Monday, April 23, 2018

Consequences

It's not what I wanted.

I had a girl tell me this boy was telling her something inappropriate.
This was after another teacher reported he had his arm around another boys neck. 

The answer from the powers that be was, "There is a history between the boy and girl --mostly on social media." And concerning the issue between the boys, "There is a difference between intent to hurt and horseplay." 

Our incident forms are major and minor. But 3 minors equal a major. We are not allowed to send them to the office without a filled out form. The powers that be, decide consequences -- if any.

I am assuming this is typical in most schools?

Hierarchy of a recess incident

kid tells IA on the playground
IA tells teacher who tells IA to write up an incident report
Incident report may or may not go to office depending on severity
Incident report goes to Dean of Students who is at school 2.5 days a week
Dean of Students investigates when she has time, and may or may not call the children involved down to talk. This could happen days if not more than a week after the event. 
The adults may or may not learn what comes of that conversation.

The climate of many schools is the same. Nothing happens so kids continue the behavior. Nothing happens, so kids stop reporting. Nothing happens, so adults stop reporting. Noting happens, so kids retaliate.

Tonight I was included in an email to the 2 teachers and learned the boys fate.
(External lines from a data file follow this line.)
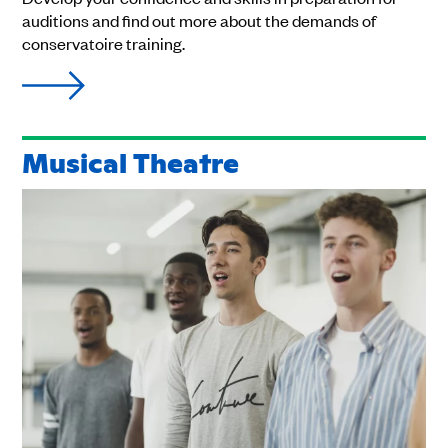
auditions and find out more about the demands of
conservatoire training.
Musical Theatre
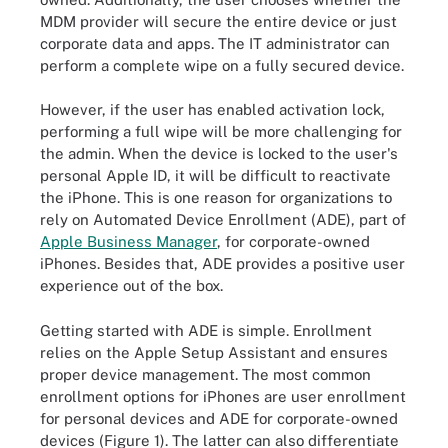
MDM provider will secure the entire device or just
corporate data and apps. The IT administrator can
perform a complete wipe on a fully secured device.
However, if the user has enabled activation lock,
performing a full wipe will be more challenging for
the admin. When the device is locked to the user's
personal Apple ID, it will be difficult to reactivate
the iPhone. This is one reason for organizations to
rely on Automated Device Enrollment (ADE), part of
Apple Business Manager
, for corporate-owned
iPhones. Besides that, ADE provides a positive user
experience out of the box.
Getting started with ADE is simple. Enrollment
relies on the Apple Setup Assistant and ensures
proper device management. The most common
enrollment options for iPhones are user enrollment
for personal devices and ADE for corporate-owned
devices (Figure 1). The latter can also differentiate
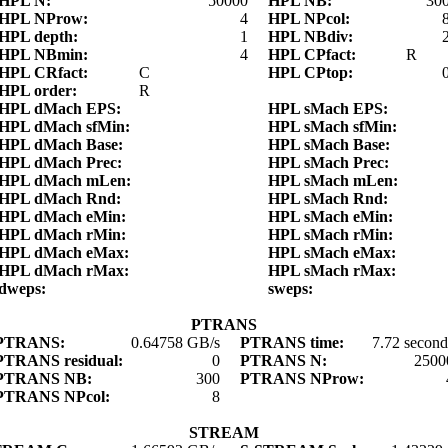
HPL N:
50000
HPL NB:
30
HPL NProw:
4
HPL NPcol:
HPL depth:
1
HPL NBdiv:
HPL NBmin:
4
HPL CPfact:
R
HPL CRfact:
C
HPL CPtop:
HPL order:
R
HPL dMach EPS:
HPL sMach EPS:
HPL dMach sfMin:
HPL sMach sfMin:
HPL dMach Base:
HPL sMach Base:
HPL dMach Prec:
HPL sMach Prec:
HPL dMach mLen:
HPL sMach mLen:
HPL dMach Rnd:
HPL sMach Rnd:
HPL dMach eMin:
HPL sMach eMin:
HPL dMach rMin:
HPL sMach rMin:
HPL dMach eMax:
HPL sMach eMax:
HPL dMach rMax:
HPL sMach rMax:
dweps:
sweps:
PTRANS
PTRANS:
0.64758 GB/s
PTRANS time:
7.72 second
PTRANS residual:
0
PTRANS N:
2500
PTRANS NB:
300
PTRANS NProw:
PTRANS NPcol:
8
STREAM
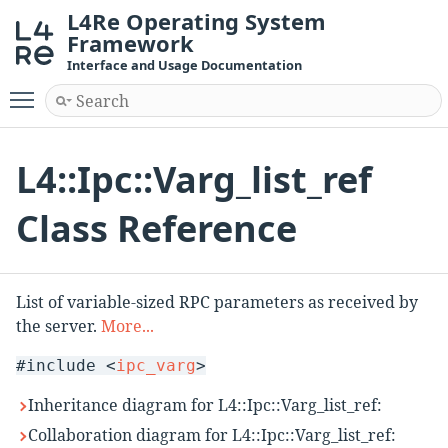
L4Re Operating System
Framework
Interface and Usage Documentation
Toggle main menu visibility
L4::Ipc::Varg_list_ref
Class Reference
List of variable-sized RPC parameters as received by
the server.
More...
#include <
ipc_varg
>
Inheritance diagram for L4::Ipc::Varg_list_ref:
Collaboration diagram for L4::Ipc::Varg_list_ref:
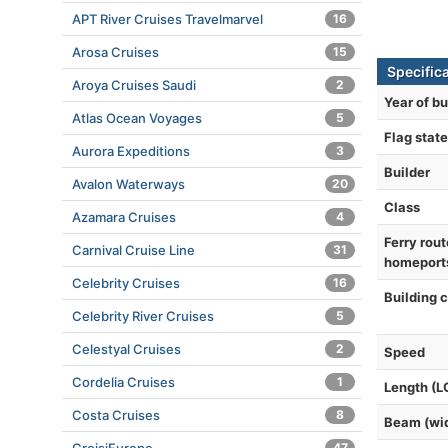
APT River Cruises Travelmarvel
16
Arosa Cruises
15
Specifica
Aroya Cruises Saudi
2
Year of bu
Atlas Ocean Voyages
5
Flag state
Aurora Expeditions
3
Builder
Avalon Waterways
20
Class
Azamara Cruises
4
Ferry rout
Carnival Cruise Line
31
homeport
Celebrity Cruises
16
Building 
Celebrity River Cruises
5
Celestyal Cruises
2
Speed
Cordelia Cruises
1
Length (L
Costa Cruises
8
Beam (wi
47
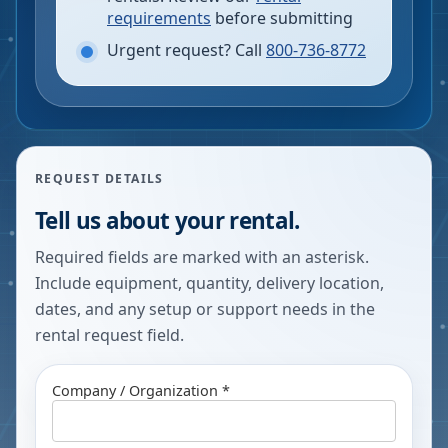
requirements
before submitting
Urgent request? Call
800-736-8772
REQUEST DETAILS
Tell us about your rental.
Required fields are marked with an asterisk.
Include equipment, quantity, delivery location,
dates, and any setup or support needs in the
rental request field.
Company / Organization *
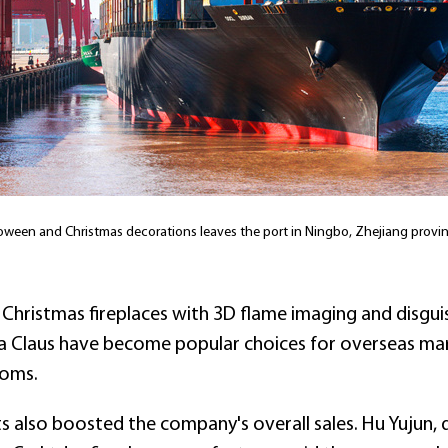
oween and Christmas decorations leaves the port in Ningbo, Zhejiang provin
 Christmas fireplaces with 3D flame imaging and disgu
ta Claus have become popular choices for overseas mar
toms.
 also boosted the company's overall sales. Hu Yujun,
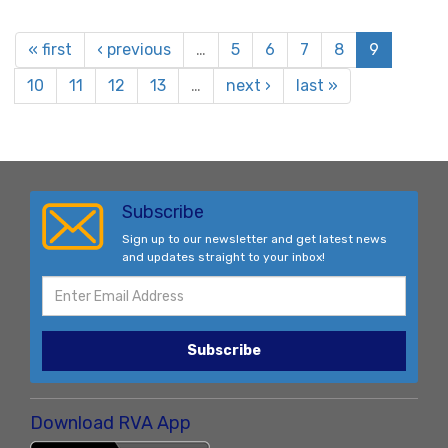
« first
‹ previous
…
5
6
7
8
9
10
11
12
13
…
next ›
last »
Subscribe
Sign up to our newsletter and get latest news
and updates straight to your inbox!
Subscribe
Download RVA App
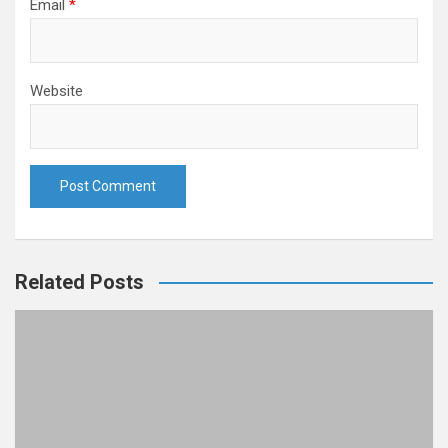
Email
*
Website
Related Posts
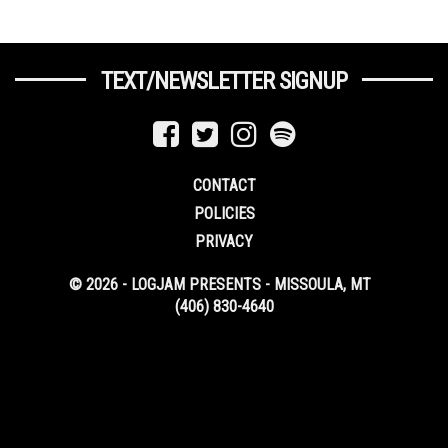
TEXT/NEWSLETTER SIGNUP
CONTACT
POLICIES
PRIVACY
© 2026 - LOGJAM PRESENTS - MISSOULA, MT
(406) 830-4640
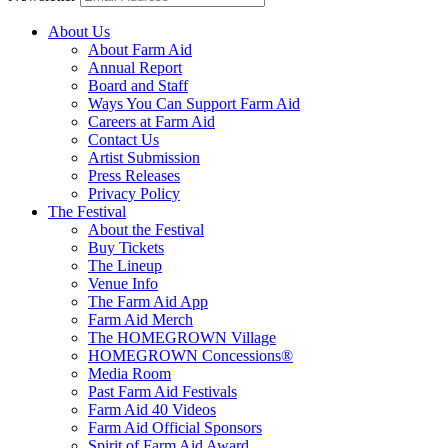
About Us
About Farm Aid
Annual Report
Board and Staff
Ways You Can Support Farm Aid
Careers at Farm Aid
Contact Us
Artist Submission
Press Releases
Privacy Policy
The Festival
About the Festival
Buy Tickets
The Lineup
Venue Info
The Farm Aid App
Farm Aid Merch
The HOMEGROWN Village
HOMEGROWN Concessions®
Media Room
Past Farm Aid Festivals
Farm Aid 40 Videos
Farm Aid Official Sponsors
Spirit of Farm Aid Award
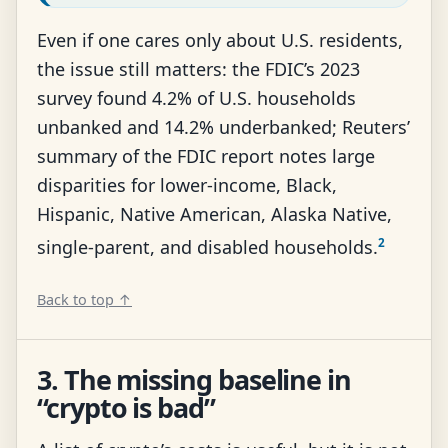
Even if one cares only about U.S. residents,
the issue still matters: the FDIC’s 2023
survey found 4.2% of U.S. households
unbanked and 14.2% underbanked; Reuters’
summary of the FDIC report notes large
disparities for lower-income, Black,
Hispanic, Native American, Alaska Native,
2
single-parent, and disabled households.
Back to top ↑
3. The missing baseline in
“crypto is bad”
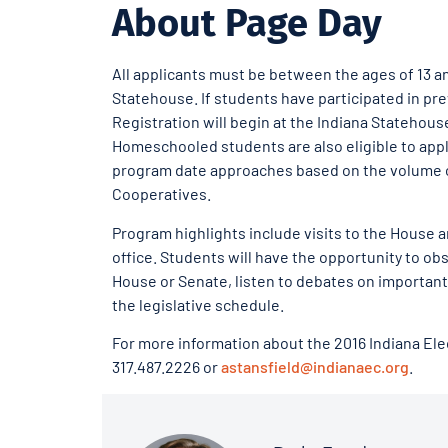
About Page Day
All applicants must be between the ages of 13 a
Statehouse. If students have participated in pre
Registration will begin at the Indiana Statehous
Homeschooled students are also eligible to appl
program date approaches based on the volume of 
Cooperatives.
Program highlights include visits to the House
office. Students will have the opportunity to obs
House or Senate, listen to debates on important
the legislative schedule.
For more information about the 2016 Indiana Ele
317.487.2226 or
astansfield@indianaec.org
.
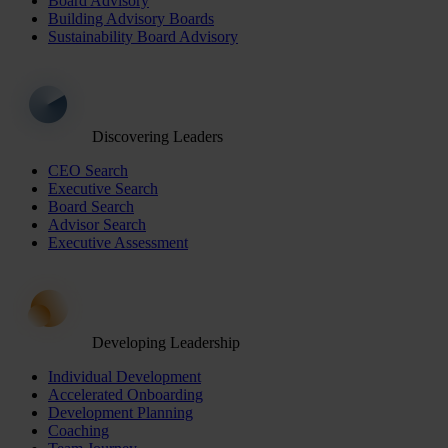
Board Advisory
Building Advisory Boards
Sustainability Board Advisory
Discovering Leaders
CEO Search
Executive Search
Board Search
Advisor Search
Executive Assessment
Developing Leadership
Individual Development
Accelerated Onboarding
Development Planning
Coaching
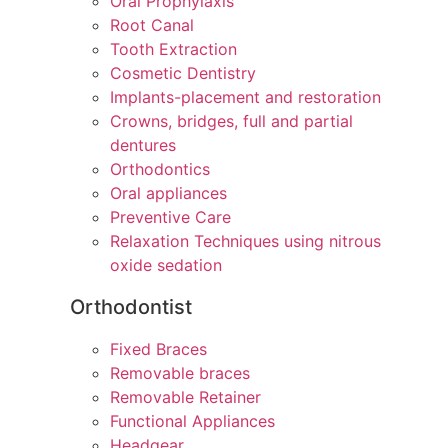
Oral Prophylaxis
Root Canal
Tooth Extraction
Cosmetic Dentistry
Implants-placement and restoration
Crowns, bridges, full and partial
dentures
Orthodontics
Oral appliances
Preventive Care
Relaxation Techniques using nitrous
oxide sedation
Orthodontist
Fixed Braces
Removable braces
Removable Retainer
Functional Appliances
Headgear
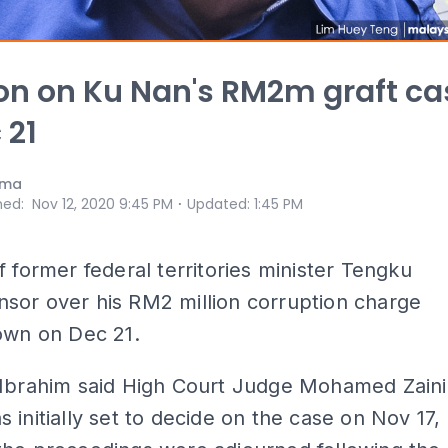
on on Ku Nan's RM2m graft ca
 21
ama
⋅
hed
:
Nov 12, 2020 9:45 PM
Updated
:
1:45 PM
f former federal territories minister Tengku
sor over his RM2 million corruption charge
own on Dec 21.
 Ibrahim said High Court Judge Mohamed Zaini
 initially set to decide on the case on Nov 17,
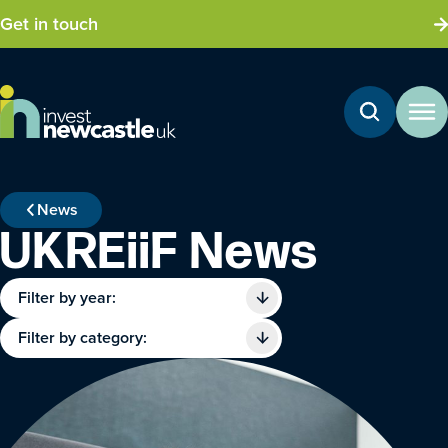
Get in touch
News
UKREiiF News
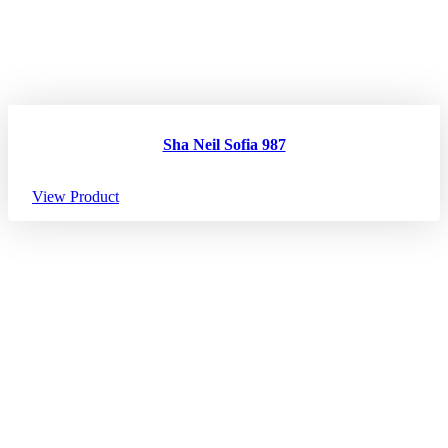
Sha Neil Sofia 987
View Product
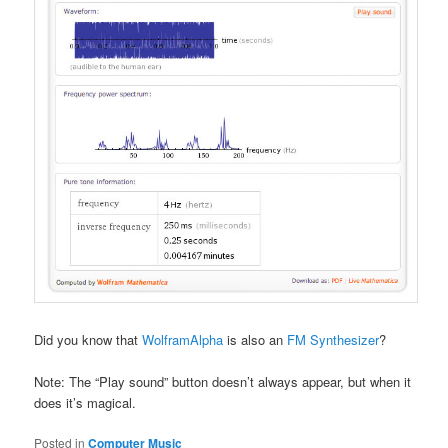
Did you know that
WolframAlpha
is also an
FM Synthesizer
?
Note: The “Play sound” button doesn’t always appear, but when it
does it’s magical.
Posted in
Computer Music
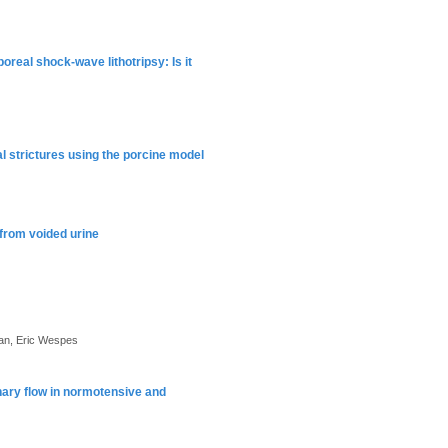
real shock-wave lithotripsy: Is it
l strictures using the porcine model
 from voided urine
an, Eric Wespes
nary flow in normotensive and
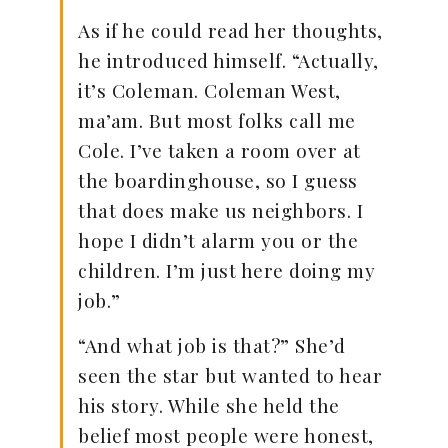
As if he could read her thoughts,
he introduced himself. “Actually,
it’s Coleman. Coleman West,
ma’am. But most folks call me
Cole. I’ve taken a room over at
the boardinghouse, so I guess
that does make us neighbors. I
hope I didn’t alarm you or the
children. I’m just here doing my
job.”
“And what job is that?” She’d
seen the star but wanted to hear
his story. While she held the
belief most people were honest,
He actually has a consequence this time, but I'm not sure how I feel about it. It is deserved. But I get the feeling the consequence was reluctantly given. 

I understand. The powers that be are so far removed from the incident, that unless marks are left or a parent phone call is anticipated, nothing is that big a deal.

Except it is. Every "no big deal" wears away and wears down the structure until you realize there is a gaping wall where solid rock used to be. There have to be boundaries, and the boundaries need to be solid, so all involved can count on them. That doesn't mean zero tolerance, it just means that no means no and stop means stop. It means the consequence is clear, concise, and equally applied. 

Making excuses because of kids' home lives or abilities or our belief that if only the government gave us more money, public education would be better, is not the way to improve education. Bean bag chairs, mood lighting, and coffee bars are not how we improve education. Changing curriculum every year and giving every child a screen device for education is not how we improve education.  WE in education have to stop marinating in chaos. Only then can we say we are doing what is best for our kids. 

Child rearing experts say children need consequences and those consequences should be as close to the offense as possible and be related to the fixing the damage caused. Let's start repairing education by making it at least one place that says what it means and means what it says. A place that sets expectations and lets the kids know we have faith they are capable are living up to them. We owe it to them.